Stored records
(begin)

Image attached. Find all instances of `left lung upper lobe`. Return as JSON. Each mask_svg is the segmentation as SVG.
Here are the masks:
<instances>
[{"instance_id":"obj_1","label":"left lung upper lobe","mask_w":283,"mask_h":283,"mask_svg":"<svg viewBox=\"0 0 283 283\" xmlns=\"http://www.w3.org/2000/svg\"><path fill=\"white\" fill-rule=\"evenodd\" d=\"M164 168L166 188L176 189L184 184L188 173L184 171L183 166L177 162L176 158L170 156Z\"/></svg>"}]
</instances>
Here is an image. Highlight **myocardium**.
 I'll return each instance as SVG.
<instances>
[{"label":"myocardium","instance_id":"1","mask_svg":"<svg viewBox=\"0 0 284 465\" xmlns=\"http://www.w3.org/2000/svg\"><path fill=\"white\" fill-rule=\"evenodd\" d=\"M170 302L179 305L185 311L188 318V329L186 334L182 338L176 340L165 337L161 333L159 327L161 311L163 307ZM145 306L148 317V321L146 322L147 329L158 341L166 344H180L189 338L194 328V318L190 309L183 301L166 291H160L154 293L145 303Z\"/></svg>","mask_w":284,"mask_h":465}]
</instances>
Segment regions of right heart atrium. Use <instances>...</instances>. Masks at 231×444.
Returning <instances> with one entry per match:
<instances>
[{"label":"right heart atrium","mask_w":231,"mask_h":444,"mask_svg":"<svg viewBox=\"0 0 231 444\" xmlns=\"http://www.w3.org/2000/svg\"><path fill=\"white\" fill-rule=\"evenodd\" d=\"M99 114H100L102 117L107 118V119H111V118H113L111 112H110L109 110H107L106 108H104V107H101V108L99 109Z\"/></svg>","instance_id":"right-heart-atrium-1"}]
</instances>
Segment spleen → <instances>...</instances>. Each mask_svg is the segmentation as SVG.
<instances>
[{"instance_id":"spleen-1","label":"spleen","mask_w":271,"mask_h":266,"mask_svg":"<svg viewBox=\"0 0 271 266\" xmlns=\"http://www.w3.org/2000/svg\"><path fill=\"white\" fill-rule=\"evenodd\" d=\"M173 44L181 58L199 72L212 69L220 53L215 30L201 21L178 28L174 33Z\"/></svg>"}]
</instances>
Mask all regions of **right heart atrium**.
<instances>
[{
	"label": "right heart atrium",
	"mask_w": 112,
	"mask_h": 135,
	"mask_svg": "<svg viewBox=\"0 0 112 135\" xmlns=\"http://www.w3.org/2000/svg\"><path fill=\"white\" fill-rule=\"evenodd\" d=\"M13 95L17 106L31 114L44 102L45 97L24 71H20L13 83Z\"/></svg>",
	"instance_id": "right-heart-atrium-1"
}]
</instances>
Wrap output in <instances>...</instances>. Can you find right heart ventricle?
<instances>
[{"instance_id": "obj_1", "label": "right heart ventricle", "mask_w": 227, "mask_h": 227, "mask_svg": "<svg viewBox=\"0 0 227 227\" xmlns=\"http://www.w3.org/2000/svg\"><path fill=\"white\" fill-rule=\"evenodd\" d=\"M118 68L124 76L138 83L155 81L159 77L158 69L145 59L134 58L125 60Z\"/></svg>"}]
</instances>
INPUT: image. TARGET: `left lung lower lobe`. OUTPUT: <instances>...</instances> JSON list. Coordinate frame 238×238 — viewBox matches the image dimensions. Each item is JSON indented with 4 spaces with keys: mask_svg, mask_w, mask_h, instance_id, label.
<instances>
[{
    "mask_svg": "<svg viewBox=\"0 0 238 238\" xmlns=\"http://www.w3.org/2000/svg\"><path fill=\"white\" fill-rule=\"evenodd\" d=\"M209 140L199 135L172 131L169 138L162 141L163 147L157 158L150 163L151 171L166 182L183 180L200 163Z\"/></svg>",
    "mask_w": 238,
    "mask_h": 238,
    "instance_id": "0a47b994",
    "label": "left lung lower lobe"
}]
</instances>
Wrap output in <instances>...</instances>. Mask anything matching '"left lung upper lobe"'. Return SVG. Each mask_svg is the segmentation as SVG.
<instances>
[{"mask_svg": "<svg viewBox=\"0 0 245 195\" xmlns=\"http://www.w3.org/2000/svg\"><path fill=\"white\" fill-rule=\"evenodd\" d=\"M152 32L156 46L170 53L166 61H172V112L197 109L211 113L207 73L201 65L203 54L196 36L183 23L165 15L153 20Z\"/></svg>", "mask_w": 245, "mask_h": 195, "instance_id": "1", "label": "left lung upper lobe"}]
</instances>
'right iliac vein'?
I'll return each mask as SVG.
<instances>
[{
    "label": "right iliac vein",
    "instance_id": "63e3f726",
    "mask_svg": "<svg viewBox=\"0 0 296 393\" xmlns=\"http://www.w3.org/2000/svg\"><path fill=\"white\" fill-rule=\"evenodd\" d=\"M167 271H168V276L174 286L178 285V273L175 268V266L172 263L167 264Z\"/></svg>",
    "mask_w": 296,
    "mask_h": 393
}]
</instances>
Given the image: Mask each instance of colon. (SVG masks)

(end)

Gather every line of the listing above that contains the string "Here", matching case exactly, and copy each of those lines in full.

Here are the masks:
Here is an image. Highlight **myocardium**.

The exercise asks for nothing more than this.